Así concluye Emilio Colás su reportaje: “Los carasoles zaragozanos, en suma, son un ornato más de la ciudad. Y como a tales adornos debemos mirarles. ¡Al fin y al cabo, quizá —y sin quizá— son los adornos que a la ciudad más baratos le salen”.

Retratos de costumbres

Como dice Colás Laguna, además de la función nutritiva, los parroquianos se acurrucaban al calor de sus charlas. En los carasoles se practicaba una “fonosíntesis”, valga la expresión, que lo mismo cargaba la batería de la memoria que hacía sombras chinescas con la actualidad del momento. “Conversaciones de carasol”, se decía de forma despectiva de las sesiones parlamentarias en España, cuando las hubo. El pueblo hablaba en los carasoles.

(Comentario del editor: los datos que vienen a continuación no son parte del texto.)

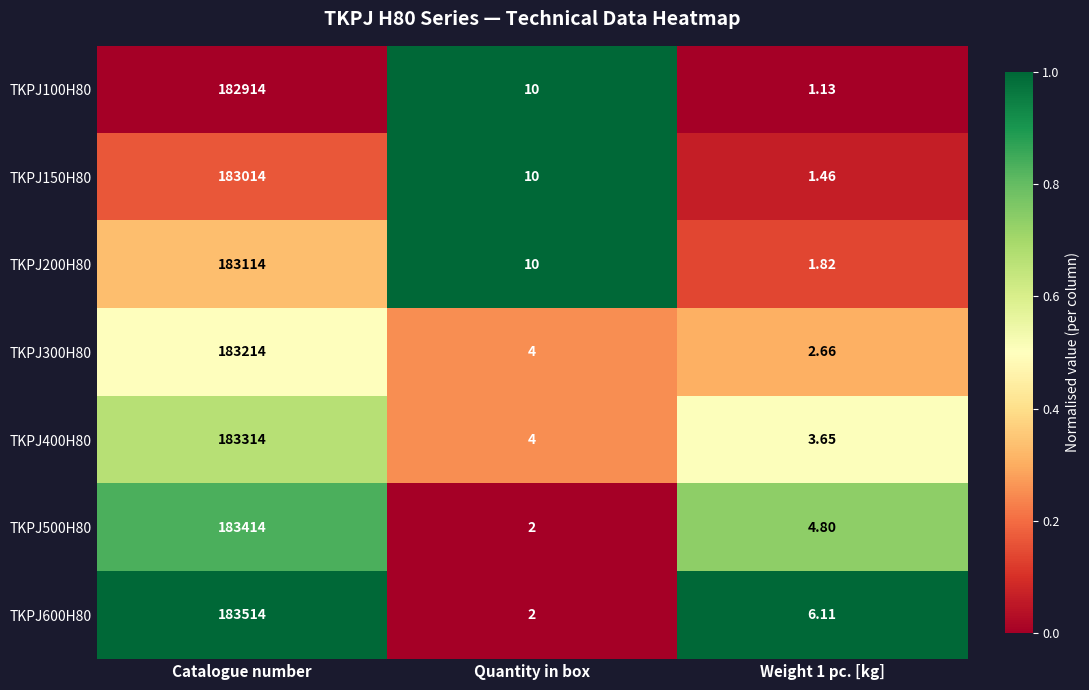

Where is TKPJ150H80 nearest to the value 91507?

Quantity in box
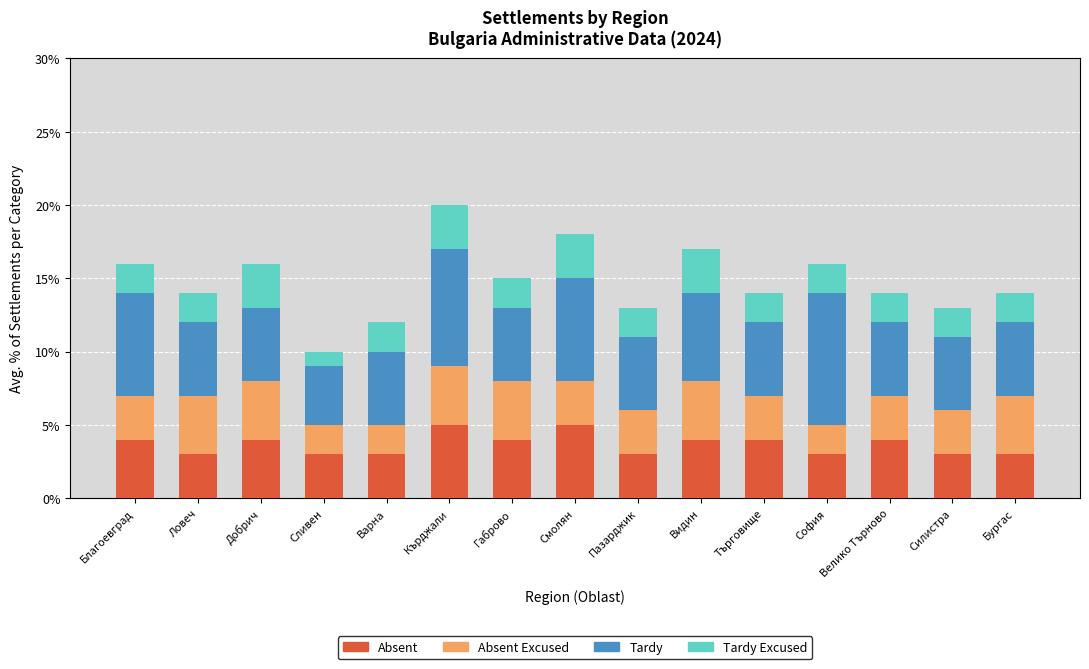

What is the approximate value of Absent at Кърджали?

5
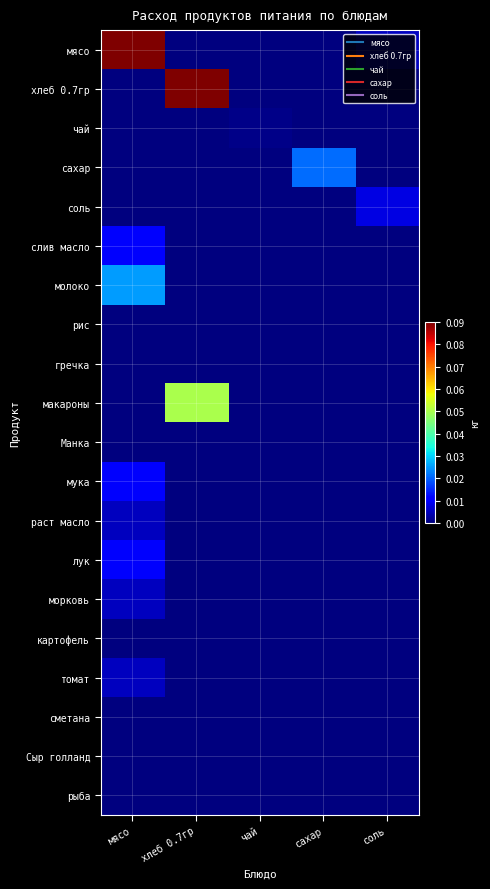

Reading left to right, transcribe all the data shown in this chart.

мясо: мясо=0.1	хлеб 0.7гр=0.0	чай=0.0	сахар=0.0	соль=0.0
хлеб 0.7гр: мясо=0.0	хлеб 0.7гр=0.1	чай=0.0	сахар=0.0	соль=0.0
чай: мясо=0.0	хлеб 0.7гр=0.0	чай=0.0	сахар=0.0	соль=0.0
сахар: мясо=0.0	хлеб 0.7гр=0.0	чай=0.0	сахар=0.0	соль=0.0
соль: мясо=0.0	хлеб 0.7гр=0.0	чай=0.0	сахар=0.0	соль=0.0
слив масло: мясо=0.0	хлеб 0.7гр=0.0	чай=0.0	сахар=0.0	соль=0.0
молоко: мясо=0.0	хлеб 0.7гр=0.0	чай=0.0	сахар=0.0	соль=0.0
рис: мясо=0.0	хлеб 0.7гр=0.0	чай=0.0	сахар=0.0	соль=0.0
гречка: мясо=0.0	хлеб 0.7гр=0.0	чай=0.0	сахар=0.0	соль=0.0
макароны: мясо=0.0	хлеб 0.7гр=0.1	чай=0.0	сахар=0.0	соль=0.0
Манка: мясо=0.0	хлеб 0.7гр=0.0	чай=0.0	сахар=0.0	соль=0.0
мука: мясо=0.0	хлеб 0.7гр=0.0	чай=0.0	сахар=0.0	соль=0.0
раст масло: мясо=0.0	хлеб 0.7гр=0.0	чай=0.0	сахар=0.0	соль=0.0
лук: мясо=0.0	хлеб 0.7гр=0.0	чай=0.0	сахар=0.0	соль=0.0
морковь: мясо=0.0	хлеб 0.7гр=0.0	чай=0.0	сахар=0.0	соль=0.0
картофель: мясо=0.0	хлеб 0.7гр=0.0	чай=0.0	сахар=0.0	соль=0.0
томат: мясо=0.0	хлеб 0.7гр=0.0	чай=0.0	сахар=0.0	соль=0.0
сметана: мясо=0.0	хлеб 0.7гр=0.0	чай=0.0	сахар=0.0	соль=0.0
Сыр голланд: мясо=0.0	хлеб 0.7гр=0.0	чай=0.0	сахар=0.0	соль=0.0
рыба: мясо=0.0	хлеб 0.7гр=0.0	чай=0.0	сахар=0.0	соль=0.0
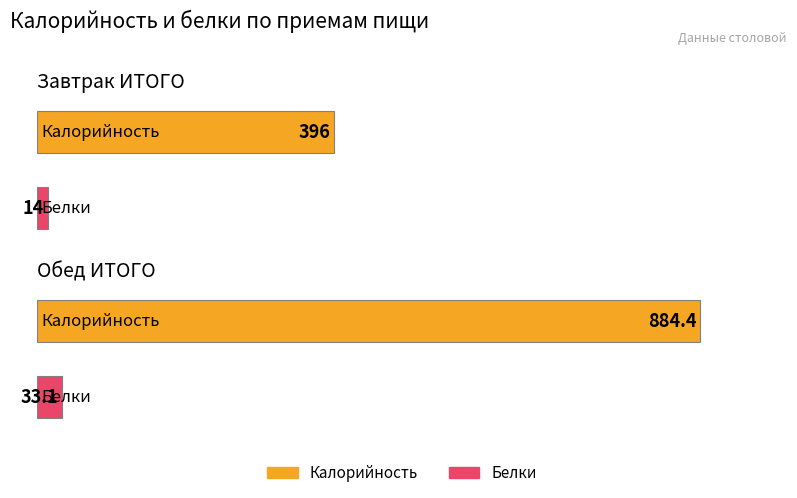

At how many categories does at least one series exceed 457?

1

Esta es la razón por la que algunos escritores de entonces tomaron apuntes de los tipos humanos y charradas que allí tenían lugar.

El periodista zaragozano Fernando Soteras, más conocido como Mefisto, dedicó algunas de sus 'Coplas del día' a los pobladores del carasol: “Después de engañar al hambre / con un guisote de arroz / salen las tres viejecicas / al sentarse al carasol… / Toma la segunda vieja / cuando sale al carasol / su baraja julepera / más obscura que el carbón…” (Heraldo de Aragón, 7-11-1917). Y en 1929, cuando ya despuntaba una ciudad moderna, anotaba estos versos entre burlas y veras: “- Tú, buen carasol, calientas / en tu dilatado trecho, / a las madres no opulentas / con chiquillos de pecho… Carasol: en estos días / alivias en los mortales, / las traidoras pulmonías / y los catarros gripales” (Heraldo de Aragón, 22-01-1929).

El vendaval de las urbanizaciones

A la altura de 1955, el escritor Adelino Gómez Latorre publicaría un libro en verso titulado 'Carasol baturro'. La figura del matraco zaragozano y sus ocurrencias gozaba aún de buena salud, pero el tiempo de la socialización al sol empezaba a declinar con premura, como las tardes de invierno.

En sus 'Instantáneas grises' sobre Zaragoza, Miguel Gay Berges nos describe “La barbería universal”. La fotografía que ilustra sus líneas nos muestra a unos tipos barojianos. Uno de ellos pasa la navaja por el mentón enjabonado de un compañero. Miguel Gay nos advierte que el paraje retratado ha desaparecido; estamos en la década de los años sesenta, pero la fotografía es muy anterior: “Todo se lo llevó el enorme vendaval de las urbanizaciones.” Pero sus palabras permiten evocar aquel carasol, “una tapia que cerraba el jardín de un pretencioso chalet en un paseo solitario y tranquilo, de centenario de árboles frondosos.”

Finalmente, el periodista Domingo Martínez Benavente certificaba la defunción oficiosa de los carasoles en 1969: “- ¿Y qué me dice de los carasoles? – Que, por desgracia, se van extinguiendo mucho antes que sus usuarios… El Ayuntamiento debería incluir en sus proyectos de ordenación urbana una Sección de Carasoles” y arbitrar los recursos necesarios para su construcción y mantenimiento“ (El Noticiero, 08-04-1969). Afortunadamente, la petición de Domingo al Consistorio se tradujo años después en Centros Cívicos y parques en condiciones. Aunque ya veremos si no hay que volver de nuevo a posar en el brasero de los pobres.